• [SOURCE RECORDS]:
━━━━━━━━━━━━━━━━

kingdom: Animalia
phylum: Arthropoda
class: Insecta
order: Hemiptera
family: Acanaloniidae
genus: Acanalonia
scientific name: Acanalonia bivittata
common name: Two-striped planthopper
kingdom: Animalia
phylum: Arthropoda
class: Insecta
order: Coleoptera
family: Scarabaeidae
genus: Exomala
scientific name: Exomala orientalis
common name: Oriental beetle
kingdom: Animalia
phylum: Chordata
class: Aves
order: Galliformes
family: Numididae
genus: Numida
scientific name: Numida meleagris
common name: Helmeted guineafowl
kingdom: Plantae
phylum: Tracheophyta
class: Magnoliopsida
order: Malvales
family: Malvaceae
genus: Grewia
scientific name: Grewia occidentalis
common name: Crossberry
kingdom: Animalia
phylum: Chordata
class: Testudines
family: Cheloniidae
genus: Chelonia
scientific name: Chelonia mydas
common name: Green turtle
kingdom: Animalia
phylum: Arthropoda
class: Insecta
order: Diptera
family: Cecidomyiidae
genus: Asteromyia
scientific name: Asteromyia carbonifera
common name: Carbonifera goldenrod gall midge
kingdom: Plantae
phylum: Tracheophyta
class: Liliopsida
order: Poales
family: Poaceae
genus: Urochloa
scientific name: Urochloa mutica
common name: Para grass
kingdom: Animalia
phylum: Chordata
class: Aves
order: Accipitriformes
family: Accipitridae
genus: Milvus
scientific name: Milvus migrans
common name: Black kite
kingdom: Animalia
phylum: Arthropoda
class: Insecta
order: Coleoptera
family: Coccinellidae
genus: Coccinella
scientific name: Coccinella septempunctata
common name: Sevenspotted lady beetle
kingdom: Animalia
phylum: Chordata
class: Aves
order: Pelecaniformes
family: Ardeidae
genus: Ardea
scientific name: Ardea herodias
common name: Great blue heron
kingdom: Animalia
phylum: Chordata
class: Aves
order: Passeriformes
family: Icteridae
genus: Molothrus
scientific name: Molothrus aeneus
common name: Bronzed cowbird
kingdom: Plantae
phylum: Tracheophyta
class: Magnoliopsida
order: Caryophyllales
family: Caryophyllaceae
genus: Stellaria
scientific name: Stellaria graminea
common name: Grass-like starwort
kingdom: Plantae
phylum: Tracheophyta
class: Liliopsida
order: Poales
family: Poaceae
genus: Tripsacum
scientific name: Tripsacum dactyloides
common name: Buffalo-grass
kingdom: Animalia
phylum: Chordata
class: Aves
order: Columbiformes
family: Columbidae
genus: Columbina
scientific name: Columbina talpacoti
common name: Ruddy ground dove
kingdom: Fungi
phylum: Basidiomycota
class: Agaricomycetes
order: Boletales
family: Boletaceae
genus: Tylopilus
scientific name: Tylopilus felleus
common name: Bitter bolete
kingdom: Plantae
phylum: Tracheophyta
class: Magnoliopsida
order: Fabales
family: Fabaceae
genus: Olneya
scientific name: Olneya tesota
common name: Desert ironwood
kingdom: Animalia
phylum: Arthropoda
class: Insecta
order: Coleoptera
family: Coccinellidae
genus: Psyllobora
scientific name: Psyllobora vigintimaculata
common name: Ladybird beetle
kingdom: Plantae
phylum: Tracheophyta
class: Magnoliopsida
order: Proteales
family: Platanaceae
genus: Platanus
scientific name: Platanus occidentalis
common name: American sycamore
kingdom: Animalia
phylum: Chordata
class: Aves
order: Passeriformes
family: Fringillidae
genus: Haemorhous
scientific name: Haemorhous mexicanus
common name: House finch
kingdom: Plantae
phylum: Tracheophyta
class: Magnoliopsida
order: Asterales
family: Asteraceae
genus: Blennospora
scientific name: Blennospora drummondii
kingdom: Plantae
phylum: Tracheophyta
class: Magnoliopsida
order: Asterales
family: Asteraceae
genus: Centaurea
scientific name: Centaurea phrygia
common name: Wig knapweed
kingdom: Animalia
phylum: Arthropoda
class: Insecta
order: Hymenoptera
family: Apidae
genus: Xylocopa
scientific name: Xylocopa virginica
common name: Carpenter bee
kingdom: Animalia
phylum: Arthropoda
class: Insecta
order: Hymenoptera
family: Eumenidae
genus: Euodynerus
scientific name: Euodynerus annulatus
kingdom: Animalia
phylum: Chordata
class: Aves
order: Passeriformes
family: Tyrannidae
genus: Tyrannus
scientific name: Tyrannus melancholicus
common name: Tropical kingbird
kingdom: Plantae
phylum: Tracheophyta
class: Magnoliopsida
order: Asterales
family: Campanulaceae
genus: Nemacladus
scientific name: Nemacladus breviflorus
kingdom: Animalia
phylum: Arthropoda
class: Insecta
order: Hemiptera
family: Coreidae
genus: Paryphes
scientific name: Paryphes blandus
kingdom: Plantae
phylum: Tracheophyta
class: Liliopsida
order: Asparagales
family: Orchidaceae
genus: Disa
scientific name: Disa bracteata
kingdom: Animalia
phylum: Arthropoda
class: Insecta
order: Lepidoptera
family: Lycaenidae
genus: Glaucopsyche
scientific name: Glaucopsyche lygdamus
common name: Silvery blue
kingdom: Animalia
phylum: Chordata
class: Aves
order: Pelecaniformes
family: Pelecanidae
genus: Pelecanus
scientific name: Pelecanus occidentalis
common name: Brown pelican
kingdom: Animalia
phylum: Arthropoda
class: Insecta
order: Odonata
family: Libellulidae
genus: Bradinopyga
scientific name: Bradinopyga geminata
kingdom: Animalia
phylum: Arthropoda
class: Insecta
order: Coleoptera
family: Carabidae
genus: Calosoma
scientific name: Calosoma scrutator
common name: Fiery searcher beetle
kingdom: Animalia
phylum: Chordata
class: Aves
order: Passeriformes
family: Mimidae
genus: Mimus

━━━━━━━━━━━━━━━━

Copy out every line of the rows above word for word, for all rows.

• [EXERCISE OUTPUT]:
kingdom: Animalia
phylum: Arthropoda
class: Insecta
order: Hemiptera
family: Acanaloniidae
genus: Acanalonia
scientific name: Acanalonia bivittata
common name: Two-striped planthopper
kingdom: Animalia
phylum: Arthropoda
class: Insecta
order: Coleoptera
family: Scarabaeidae
genus: Exomala
scientific name: Exomala orientalis
common name: Oriental beetle
kingdom: Animalia
phylum: Chordata
class: Aves
order: Galliformes
family: Numididae
genus: Numida
scientific name: Numida meleagris
common name: Helmeted guineafowl
kingdom: Plantae
phylum: Tracheophyta
class: Magnoliopsida
order: Malvales
family: Malvaceae
genus: Grewia
scientific name: Grewia occidentalis
common name: Crossberry
kingdom: Animalia
phylum: Chordata
class: Testudines
family: Cheloniidae
genus: Chelonia
scientific name: Chelonia mydas
common name: Green turtle
kingdom: Animalia
phylum: Arthropoda
class: Insecta
order: Diptera
family: Cecidomyiidae
genus: Asteromyia
scientific name: Asteromyia carbonifera
common name: Carbonifera goldenrod gall midge
kingdom: Plantae
phylum: Tracheophyta
class: Liliopsida
order: Poales
family: Poaceae
genus: Urochloa
scientific name: Urochloa mutica
common name: Para grass
kingdom: Animalia
phylum: Chordata
class: Aves
order: Accipitriformes
family: Accipitridae
genus: Milvus
scientific name: Milvus migrans
common name: Black kite
kingdom: Animalia
phylum: Arthropoda
class: Insecta
order: Coleoptera
family: Coccinellidae
genus: Coccinella
scientific name: Coccinella septempunctata
common name: Sevenspotted lady beetle
kingdom: Animalia
phylum: Chordata
class: Aves
order: Pelecaniformes
family: Ardeidae
genus: Ardea
scientific name: Ardea herodias
common name: Great blue heron
kingdom: Animalia
phylum: Chordata
class: Aves
order: Passeriformes
family: Icteridae
genus: Molothrus
scientific name: Molothrus aeneus
common name: Bronzed cowbird
kingdom: Plantae
phylum: Tracheophyta
class: Magnoliopsida
order: Caryophyllales
family: Caryophyllaceae
genus: Stellaria
scientific name: Stellaria graminea
common name: Grass-like starwort
kingdom: Plantae
phylum: Tracheophyta
class: Liliopsida
order: Poales
family: Poaceae
genus: Tripsacum
scientific name: Tripsacum dactyloides
common name: Buffalo-grass
kingdom: Animalia
phylum: Chordata
class: Aves
order: Columbiformes
family: Columbidae
genus: Columbina
scientific name: Columbina talpacoti
common name: Ruddy ground dove
kingdom: Fungi
phylum: Basidiomycota
class: Agaricomycetes
order: Boletales
family: Boletaceae
genus: Tylopilus
scientific name: Tylopilus felleus
common name: Bitter bolete
kingdom: Plantae
phylum: Tracheophyta
class: Magnoliopsida
order: Fabales
family: Fabaceae
genus: Olneya
scientific name: Olneya tesota
common name: Desert ironwood
kingdom: Animalia
phylum: Arthropoda
class: Insecta
order: Coleoptera
family: Coccinellidae
genus: Psyllobora
scientific name: Psyllobora vigintimaculata
common name: Ladybird beetle
kingdom: Plantae
phylum: Tracheophyta
class: Magnoliopsida
order: Proteales
family: Platanaceae
genus: Platanus
scientific name: Platanus occidentalis
common name: American sycamore
kingdom: Animalia
phylum: Chordata
class: Aves
order: Passeriformes
family: Fringillidae
genus: Haemorhous
scientific name: Haemorhous mexicanus
common name: House finch
kingdom: Plantae
phylum: Tracheophyta
class: Magnoliopsida
order: Asterales
family: Asteraceae
genus: Blennospora
scientific name: Blennospora drummondii
kingdom: Plantae
phylum: Tracheophyta
class: Magnoliopsida
order: Asterales
family: Asteraceae
genus: Centaurea
scientific name: Centaurea phrygia
common name: Wig knapweed
kingdom: Animalia
phylum: Arthropoda
class: Insecta
order: Hymenoptera
family: Apidae
genus: Xylocopa
scientific name: Xylocopa virginica
common name: Carpenter bee
kingdom: Animalia
phylum: Arthropoda
class: Insecta
order: Hymenoptera
family: Eumenidae
genus: Euodynerus
scientific name: Euodynerus annulatus
kingdom: Animalia
phylum: Chordata
class: Aves
order: Passeriformes
family: Tyrannidae
genus: Tyrannus
scientific name: Tyrannus melancholicus
common name: Tropical kingbird
kingdom: Plantae
phylum: Tracheophyta
class: Magnoliopsida
order: Asterales
family: Campanulaceae
genus: Nemacladus
scientific name: Nemacladus breviflorus
kingdom: Animalia
phylum: Arthropoda
class: Insecta
order: Hemiptera
family: Coreidae
genus: Paryphes
scientific name: Paryphes blandus
kingdom: Plantae
phylum: Tracheophyta
class: Liliopsida
order: Asparagales
family: Orchidaceae
genus: Disa
scientific name: Disa bracteata
kingdom: Animalia
phylum: Arthropoda
class: Insecta
order: Lepidoptera
family: Lycaenidae
genus: Glaucopsyche
scientific name: Glaucopsyche lygdamus
common name: Silvery blue
kingdom: Animalia
phylum: Chordata
class: Aves
order: Pelecaniformes
family: Pelecanidae
genus: Pelecanus
scientific name: Pelecanus occidentalis
common name: Brown pelican
kingdom: Animalia
phylum: Arthropoda
class: Insecta
order: Odonata
family: Libellulidae
genus: Bradinopyga
scientific name: Bradinopyga geminata
kingdom: Animalia
phylum: Arthropoda
class: Insecta
order: Coleoptera
family: Carabidae
genus: Calosoma
scientific name: Calosoma scrutator
common name: Fiery searcher beetle
kingdom: Animalia
phylum: Chordata
class: Aves
order: Passeriformes
family: Mimidae
genus: Mimus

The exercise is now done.